BEGIN Provided data
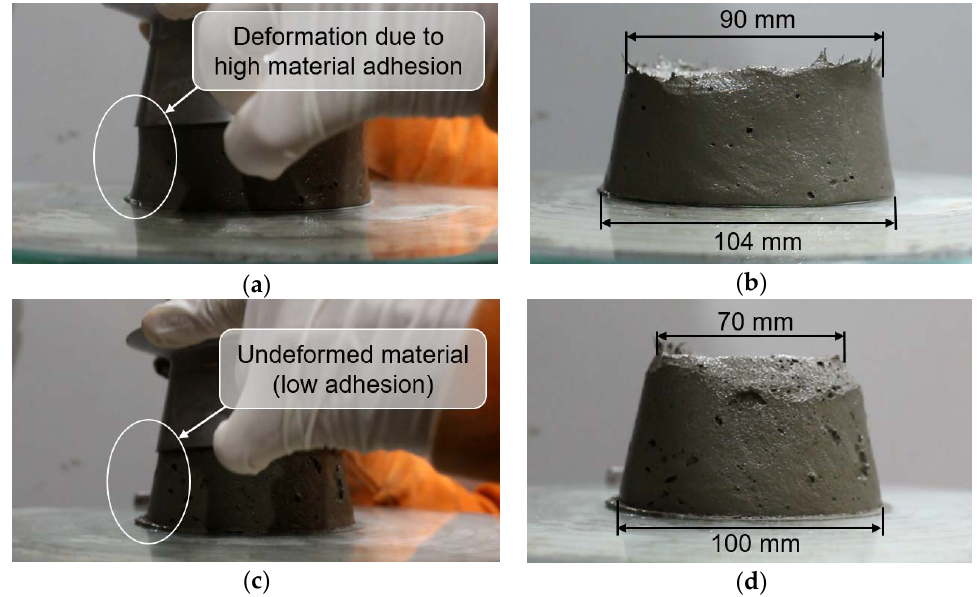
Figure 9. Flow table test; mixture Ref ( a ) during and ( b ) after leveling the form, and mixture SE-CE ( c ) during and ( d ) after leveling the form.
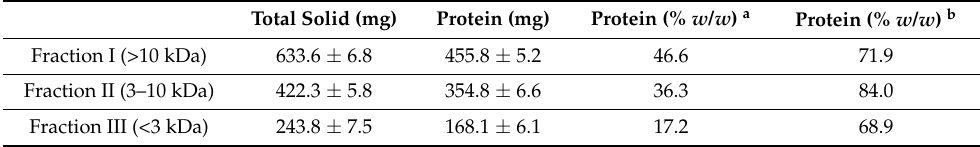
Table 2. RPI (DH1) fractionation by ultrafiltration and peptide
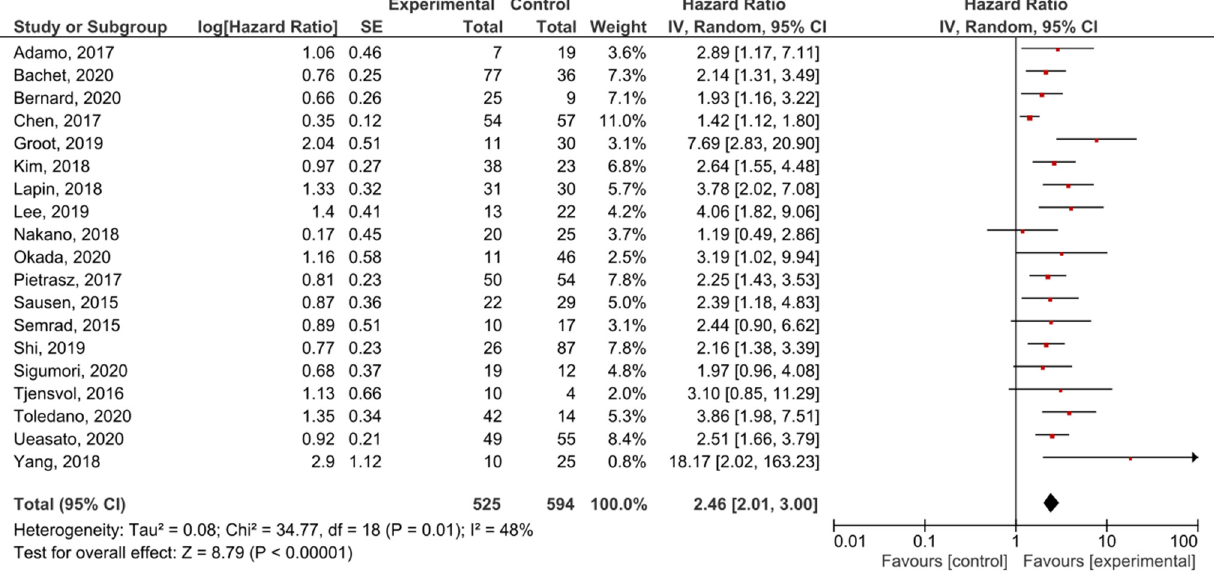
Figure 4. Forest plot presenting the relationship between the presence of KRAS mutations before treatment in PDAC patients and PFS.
END Provided data
# Work required
Leave the pictures aside. Set down exactly the lines from the one with "Table 2. RPI" through the final line of the listing above.

# Final answer
Table 2. RPI (DH1) fractionation by ultrafiltration and peptide
Figure 4. Forest plot presenting the relationship between the presence of KRAS mutations before treatment in PDAC patients and PFS.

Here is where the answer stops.